3. What is the time complexity of the dynamic programming solution for Min Cost Climbing Stairs?

The time complexity of the dynamic programming solution for the Min Cost Climbing Stairs problem is O(n). Here, n is the number of steps. This is efficient because we calculate the minimum cost for each step only once. We store these results in an array. This is better than a simple recursive method that can take a lot of time because it does many repeated calculations.

4. Can the Min Cost Climbing Stairs problem be solved using memoization?

Yes, we can solve the Min Cost Climbing Stairs problem using memoization. This is a method that saves the results of expensive function calls. When the same inputs come again, it gives back the saved result. This way, we reduce the time it takes to solve the problem. It is more efficient than just using recursion. If you want to know more about memoization, you can read about the Dynamic Programming Fibonacci with Memoization.

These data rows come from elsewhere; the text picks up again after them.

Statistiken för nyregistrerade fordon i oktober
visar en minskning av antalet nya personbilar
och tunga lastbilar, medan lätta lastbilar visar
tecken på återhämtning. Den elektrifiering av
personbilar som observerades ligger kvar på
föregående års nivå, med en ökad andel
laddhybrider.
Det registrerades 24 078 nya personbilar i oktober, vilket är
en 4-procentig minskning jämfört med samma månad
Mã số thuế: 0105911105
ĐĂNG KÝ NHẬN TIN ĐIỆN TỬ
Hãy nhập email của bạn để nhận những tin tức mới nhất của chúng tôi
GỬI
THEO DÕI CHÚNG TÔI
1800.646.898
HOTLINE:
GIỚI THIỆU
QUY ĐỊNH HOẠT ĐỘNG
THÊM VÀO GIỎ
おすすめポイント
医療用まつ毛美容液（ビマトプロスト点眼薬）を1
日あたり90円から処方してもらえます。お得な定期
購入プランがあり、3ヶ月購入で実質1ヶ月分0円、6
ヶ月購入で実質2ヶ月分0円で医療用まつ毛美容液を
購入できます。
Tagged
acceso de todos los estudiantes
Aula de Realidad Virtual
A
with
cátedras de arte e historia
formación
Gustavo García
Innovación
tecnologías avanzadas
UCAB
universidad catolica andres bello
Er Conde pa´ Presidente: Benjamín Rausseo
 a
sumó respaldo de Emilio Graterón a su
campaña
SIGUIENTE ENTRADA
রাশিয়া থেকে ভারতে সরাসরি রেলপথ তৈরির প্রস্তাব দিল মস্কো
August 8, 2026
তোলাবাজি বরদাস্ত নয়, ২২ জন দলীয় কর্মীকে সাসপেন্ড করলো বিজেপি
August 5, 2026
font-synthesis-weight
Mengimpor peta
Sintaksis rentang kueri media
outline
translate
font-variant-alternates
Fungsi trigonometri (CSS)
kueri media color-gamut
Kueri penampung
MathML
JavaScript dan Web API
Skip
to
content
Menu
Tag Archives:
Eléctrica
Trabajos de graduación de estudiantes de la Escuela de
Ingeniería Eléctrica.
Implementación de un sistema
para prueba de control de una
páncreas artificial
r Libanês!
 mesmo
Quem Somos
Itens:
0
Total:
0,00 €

5. What programming languages are commonly used for implementing Min Cost Climbing Stairs solutions?

We can implement the Min Cost Climbing Stairs problem in many programming languages. Some common ones are Java, Python, and C++. Each language has its own syntax and features. This allows us to pick the one we like best. The article shows complete implementations in these languages. This way, we can follow along and change the solution to fit what we need.